## Activity:
From the listing below, extract every line containing "συνεργασίας".
=== Given information ===
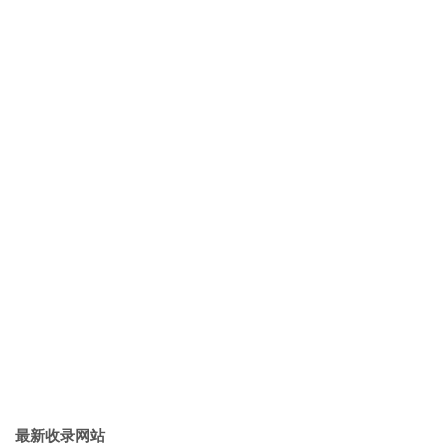
最新收录网站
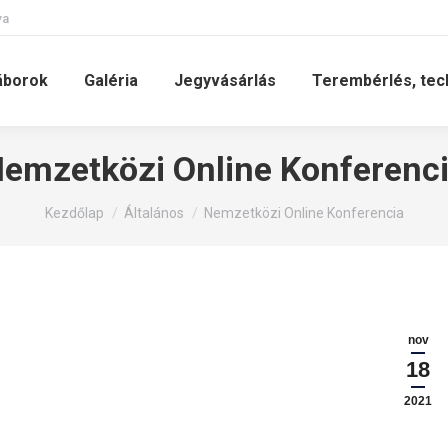
va
áborok
Galéria
Jegyvásárlás
Terembérlés, tec
emzetközi Online Konferenc
You are here:
Kezdőlap
Általános
Nemzetközi Online Konferencia
nov
18
2021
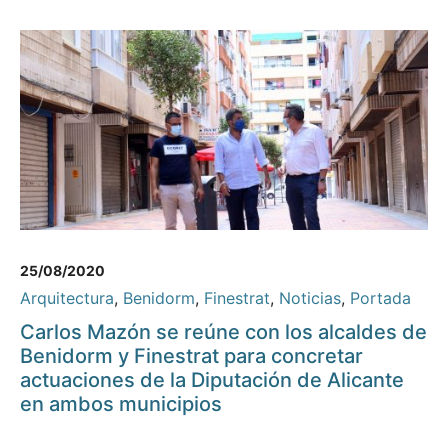
25/08/2020
Arquitectura
,
Benidorm
,
Finestrat
,
Noticias
,
Portada
Carlos Mazón se reúne con los alcaldes de
Benidorm y Finestrat para concretar
actuaciones de la Diputación de Alicante
en ambos municipios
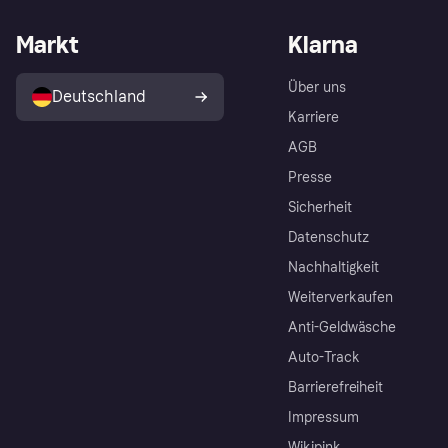
Markt
Klarna
Über uns
Deutschland
Karriere
AGB
Presse
Sicherheit
Datenschutz
Nachhaltigkeit
Weiterverkaufen
Anti-Geldwäsche
Auto-Track
Barrierefreiheit
Impressum
Wikipink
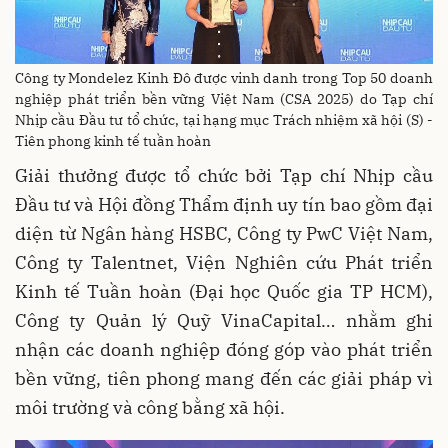
Công ty Mondelez Kinh Đô được vinh danh trong Top 50 doanh
nghiệp phát triển bền vững Việt Nam (CSA 2025) do Tạp chí
Nhịp cầu Đầu tư tổ chức, tại hạng mục Trách nhiệm xã hội (S) -
Tiên phong kinh tế tuần hoàn
Giải thưởng được tổ chức bởi Tạp chí Nhịp cầu
Đầu tư và Hội đồng Thẩm định uy tín bao gồm đại
diện từ Ngân hàng HSBC, Công ty PwC Việt Nam,
Công ty Talentnet, Viện Nghiên cứu Phát triển
Kinh tế Tuần hoàn (Đại học Quốc gia TP HCM),
Công ty Quản lý Quỹ VinaCapital… nhằm ghi
nhận các doanh nghiệp đóng góp vào phát triển
bền vững, tiên phong mang đến các giải pháp vì
môi trường và công bằng xã hội.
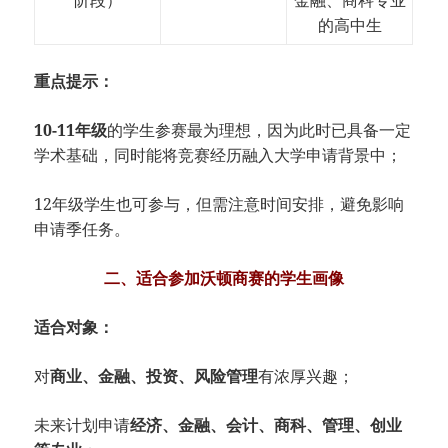
的高中生
重点提示：
10-11年级
的学生参赛最为理想，因为此时已具备一定
学术基础，同时能将竞赛经历融入大学申请背景中；
12年级学生也可参与，但需注意时间安排，避免影响
申请季任务。
二、适合参加沃顿商赛的学生画像
适合对象：
对
商业、金融、投资、风险管理
有浓厚兴趣；
未来计划申请
经济、金融、会计、商科、管理、创业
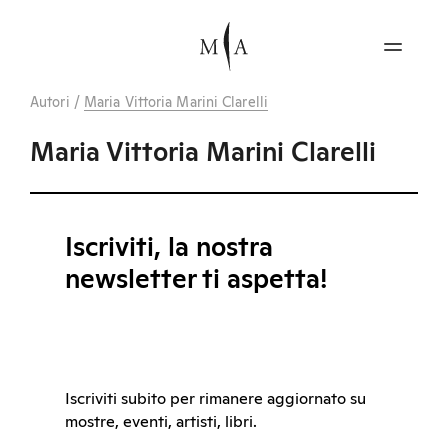
Autori
/
Maria Vittoria Marini Clarelli
Maria Vittoria Marini Clarelli
Iscriviti, la nostra
newsletter ti aspetta!
Iscriviti subito per rimanere aggiornato su
mostre, eventi, artisti, libri.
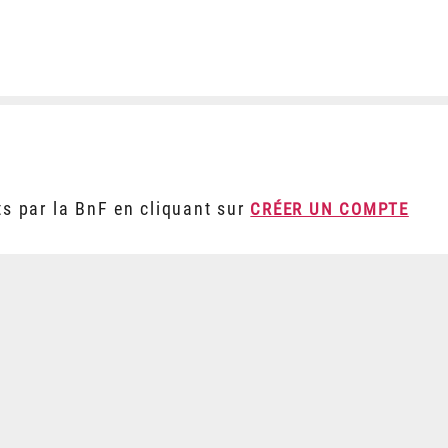
ts par la BnF en cliquant sur
CRÉER UN COMPTE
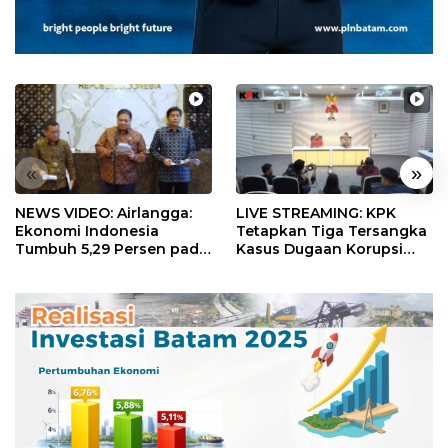
«
»
NEWS VIDEO: Airlangga:
LIVE STREAMING: KPK
Ekonomi Indonesia
Tetapkan Tiga Tersangka
Tumbuh 5,29 Persen pada
Kasus Dugaan Korupsi
Semester II 2026
Digitalisasi SPBU
Pertamina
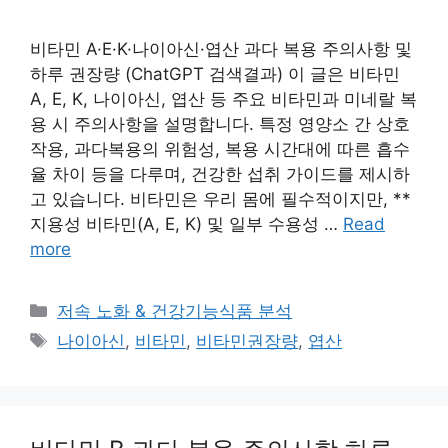
비타민 A·E·K·나이아신·엽산 과다 복용 주의사항 및
하루 권장량 (ChatGPT 검색결과) 이 글은 비타민
A, E, K, 나이아신, 엽산 등 주요 비타민과 미네랄 복
용 시 주의사항을 설명합니다. 특정 영양소 간 상호
작용, 과다복용의 위험성, 복용 시간대에 따른 흡수
율 차이 등을 다루며, 건강한 섭취 가이드를 제시하
고 있습니다. 비타민은 우리 몸에 필수적이지만, **
지용성 비타민(A, E, K) 및 일부 수용성 …
Read
more
Categories
저속 노화 & 건강기능식품 분석
Tags
나이아신
,
비타민
,
비타민권장량
,
엽산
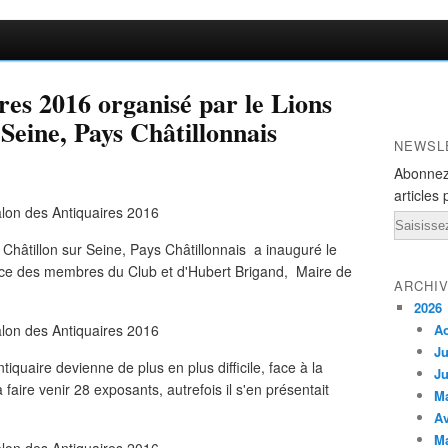
res 2016 organisé par le Lions
Seine, Pays Châtillonnais
NEWSL
Abonnez
articles 
Email
Châtillon sur Seine, Pays Châtillonnais a inauguré le
nce des membres du Club et d'Hubert Brigand, Maire de
ARCHI
2026
A
Ju
iquaire devienne de plus en plus difficile, face à la
Ju
 faire venir 28 exposants, autrefois il s'en présentait
M
Av
M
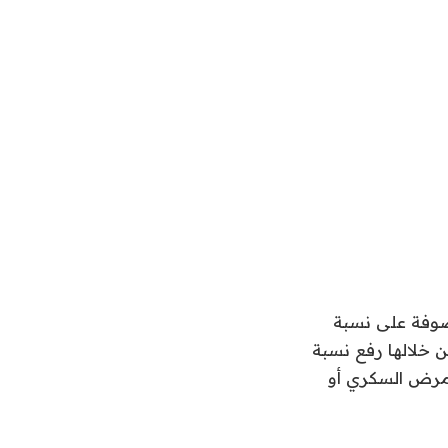
وصوفة على نسبة
ن خلالها رفع نسبة
ب مرض السكري أو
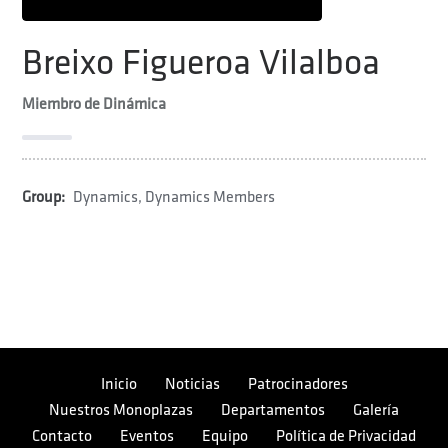
Breixo Figueroa Vilalboa
Miembro de Dinámica
Group:
Dynamics
,
Dynamics Members
Inicio
Noticias
Patrocinadores
Nuestros Monoplazas
Departamentos
Galería
Contacto
Eventos
Equipo
Política de Privacidad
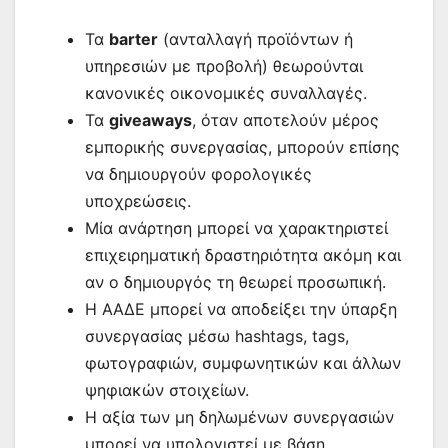
Τα
barter
(ανταλλαγή προϊόντων ή
υπηρεσιών με προβολή) θεωρούνται
κανονικές οικονομικές συναλλαγές.
Τα
giveaways
, όταν αποτελούν μέρος
εμπορικής συνεργασίας, μπορούν επίσης
να δημιουργούν φορολογικές
υποχρεώσεις.
Μία ανάρτηση μπορεί να χαρακτηριστεί
επιχειρηματική δραστηριότητα ακόμη και
αν ο δημιουργός τη θεωρεί προσωπική.
Η ΑΑΔΕ μπορεί να αποδείξει την ύπαρξη
συνεργασίας μέσω hashtags, tags,
φωτογραφιών, συμφωνητικών και άλλων
ψηφιακών στοιχείων.
Η αξία των μη δηλωμένων συνεργασιών
μπορεί να υπολογιστεί με βάση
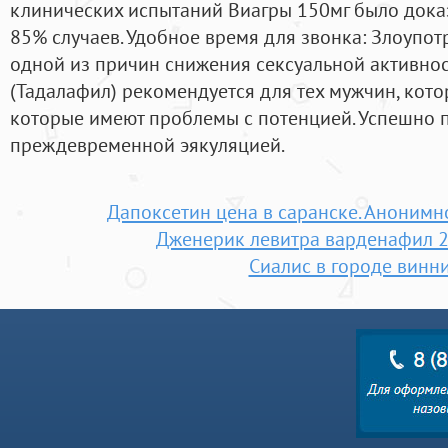
клинических испытаний Виагры 150мг было доказ
85% случаев. Удобное время для звонка: Злоупот
одной из причин снижения сексуальной активнос
(Тадалафил) рекомендуется для тех мужчин, кото
которые имеют проблемы с потенцией. Успешно п
преждевременной эякуляцией.
Дапоксетин цена в саранске. Анонимн
Дженерик левитра варденафил 20
Сиалис в городе винн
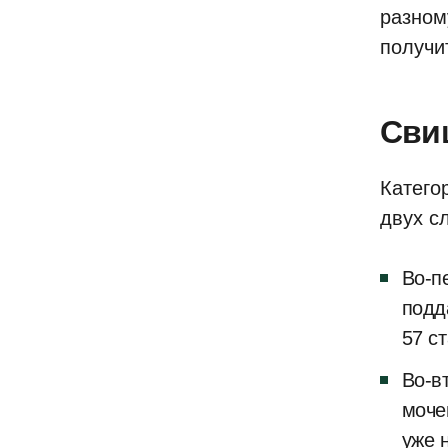
разном
получи
Свищ
Катего
двух с
Во-п
подд
57 с
Во-в
моче
уже 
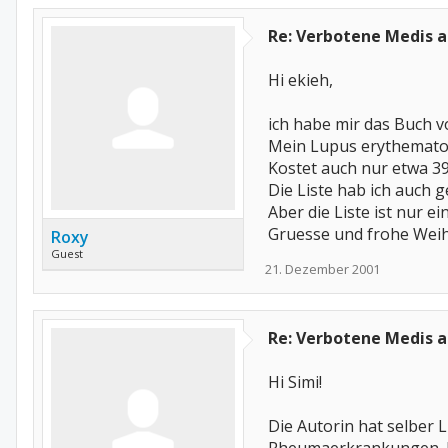
Re: Verbotene Medis a
Hi ekieh,
ich habe mir das Buch 
Mein Lupus erythematode
Kostet auch nur etwa 39
Die Liste hab ich auch 
Aber die Liste ist nur ei
Gruesse und frohe Weih
Roxy
Guest
21. Dezember 2001
Re: Verbotene Medis a
Hi Simi!
Die Autorin hat selber 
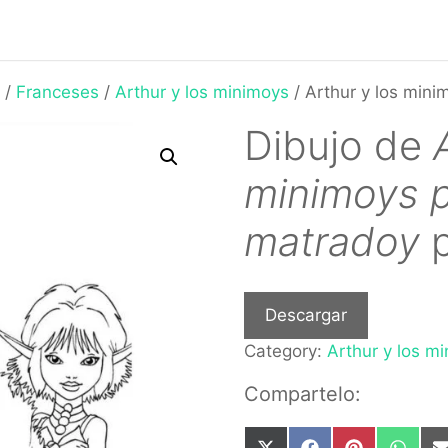
/
Franceses
/
Arthur y los minimoys
/ Arthur y los min
Dibujo de
minimoys p
matradoy
p
Descargar
Category:
Arthur y los m
Compartelo:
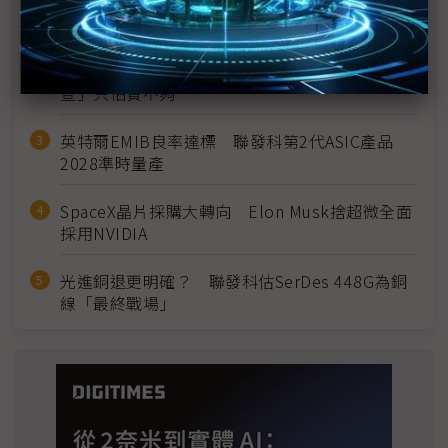
MLCC訂單過熱、出貨比創高 村田示警全球AI基
建熱潮將趨緩
2027全年記憶體產能提前售罄 買家「祕而不
宣」只怕買不夠
英特爾EMIB良率達標 聯發科第2代ASIC產品
2028準時量產
SpaceX晶片採購大轉向 Elon Musk捨超微全面
採用NVIDIA
光進銅退更明確？ 聯發科估SerDes 448G為銅
線「最終戰場」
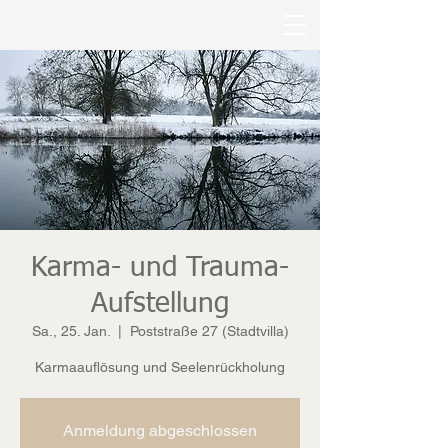
Karma- und Trauma-
Aufstellung
Sa., 25. Jan.
  |  
Poststraße 27 (Stadtvilla)
Karmaauflösung und Seelenrückholung
Anmeldung abgeschlossen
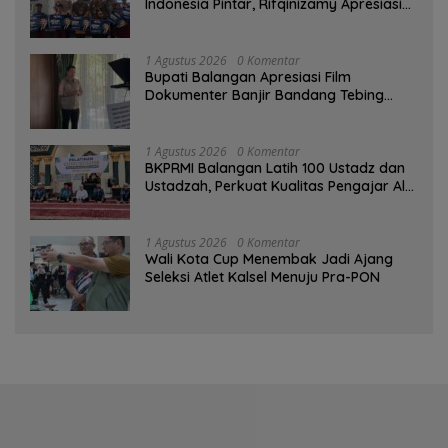
Indonesia Pintar, Rifqinizamy Apresiasi
Komitmen Pemkab
1 Agustus 2026
0 Komentar
Bupati Balangan Apresiasi Film
Dokumenter Banjir Bandang Tebing
Tinggi sebagai Media Edukasi
1 Agustus 2026
0 Komentar
BKPRMI Balangan Latih 100 Ustadz dan
Ustadzah, Perkuat Kualitas Pengajar Al-
Qur’an
1 Agustus 2026
0 Komentar
Wali Kota Cup Menembak Jadi Ajang
Seleksi Atlet Kalsel Menuju Pra-PON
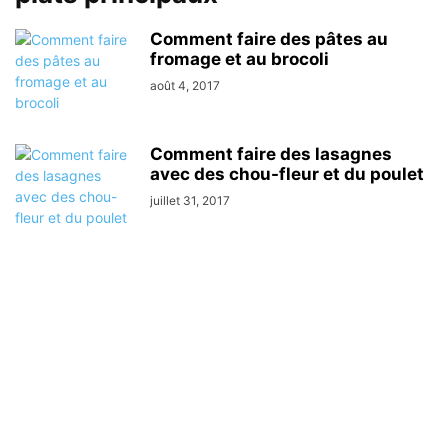
Comment faire des pâtes au
fromage et au brocoli
août 4, 2017
Comment faire des lasagnes
avec des chou-fleur et du poulet
juillet 31, 2017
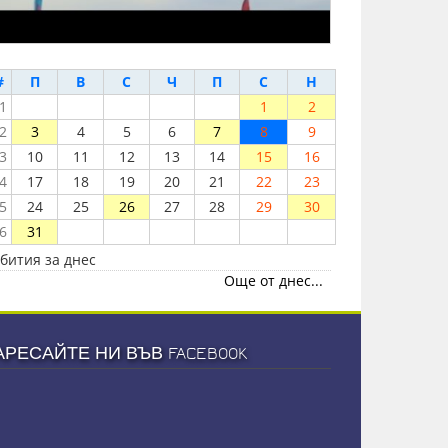
#
П
В
С
Ч
П
С
Н
1
1
2
2
3
4
5
6
7
8
9
3
10
11
12
13
14
15
16
4
17
18
19
20
21
22
23
5
24
25
26
27
28
29
30
6
31
бития за днес
Още от днес...
АРЕСАЙТЕ НИ ВЪВ FACEBOOK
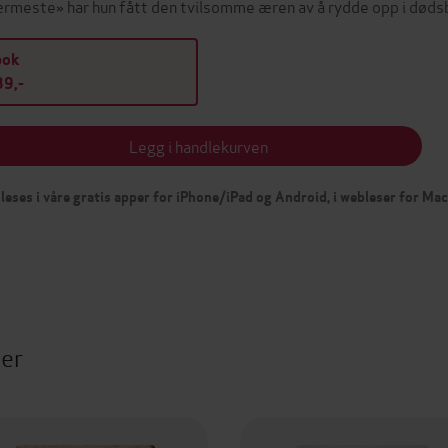
rmeste» har hun fått den tvilsomme æren av å rydde opp i død
bok
9,-
Legg i handlekurven
leses i våre gratis apper for iPhone/iPad og Android, i webleser for Ma
ter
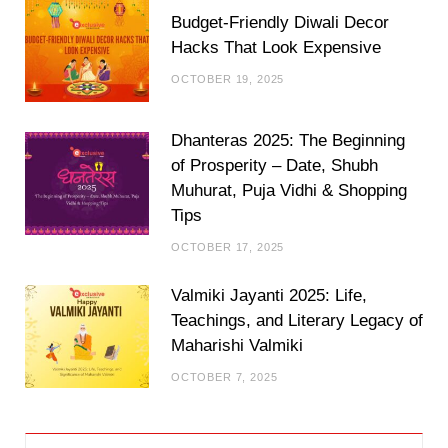
Budget-Friendly Diwali Decor
Hacks That Look Expensive
OCTOBER 19, 2025
Dhanteras 2025: The Beginning
of Prosperity – Date, Shubh
Muhurat, Puja Vidhi & Shopping
Tips
OCTOBER 17, 2025
Valmiki Jayanti 2025: Life,
Teachings, and Literary Legacy of
Maharishi Valmiki
OCTOBER 7, 2025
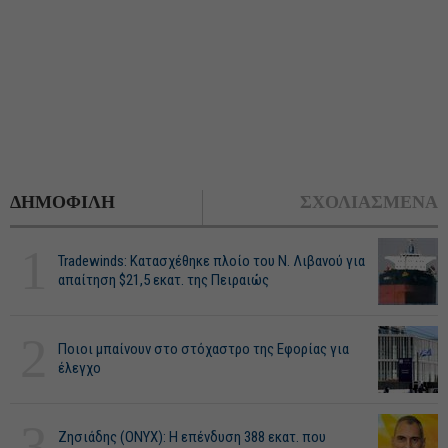
ΔΗΜΟΦΙΛΗ
ΣΧΟΛΙΑΣΜΕΝΑ
1
Tradewinds: Κατασχέθηκε πλοίο του Ν. Λιβανού για
απαίτηση $21,5 εκατ. της Πειραιώς
2
Ποιοι μπαίνουν στο στόχαστρο της Εφορίας για
έλεγχο
3
Ζησιάδης (ONYX): Η επένδυση 388 εκατ. που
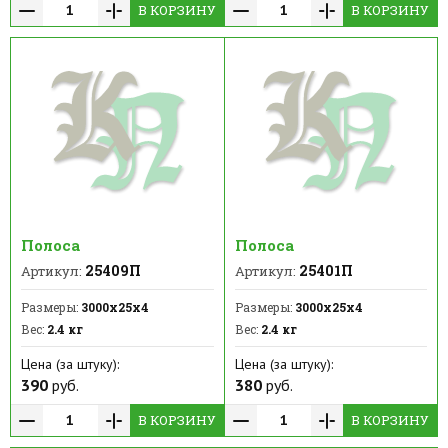
В КОРЗИНУ
В КОРЗИНУ
Полоса
Полоса
25409П
25401П
Артикул:
Артикул:
Размеры:
3000х25х4
Размеры:
3000х25х4
Вес:
2.4 кг
Вес:
2.4 кг
Цена (за штуку):
Цена (за штуку):
390
руб.
380
руб.
В КОРЗИНУ
В КОРЗИНУ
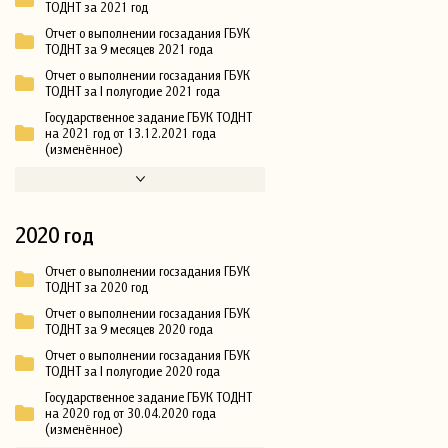
ТОДНТ за 2021 год
Отчет о выполнении госзадания ГБУК
ТОДНТ за 9 месяцев 2021 года
Отчет о выполнении госзадания ГБУК
ТОДНТ за I полугодие 2021 года
Государственное задание ГБУК ТОДНТ
на 2021 год от 13.12.2021 года
(изменённое)
2020 год
Отчет о выполнении госзадания ГБУК
ТОДНТ за 2020 год
Отчет о выполнении госзадания ГБУК
ТОДНТ за 9 месяцев 2020 года
Отчет о выполнении госзадания ГБУК
ТОДНТ за I полугодие 2020 года
Государственное задание ГБУК ТОДНТ
на 2020 год от 30.04.2020 года
(изменённое)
===
## Exercise response:
εμπορικής συνεργασίας, μπορούν επίσης
συνεργασίας μέσω hashtags, tags,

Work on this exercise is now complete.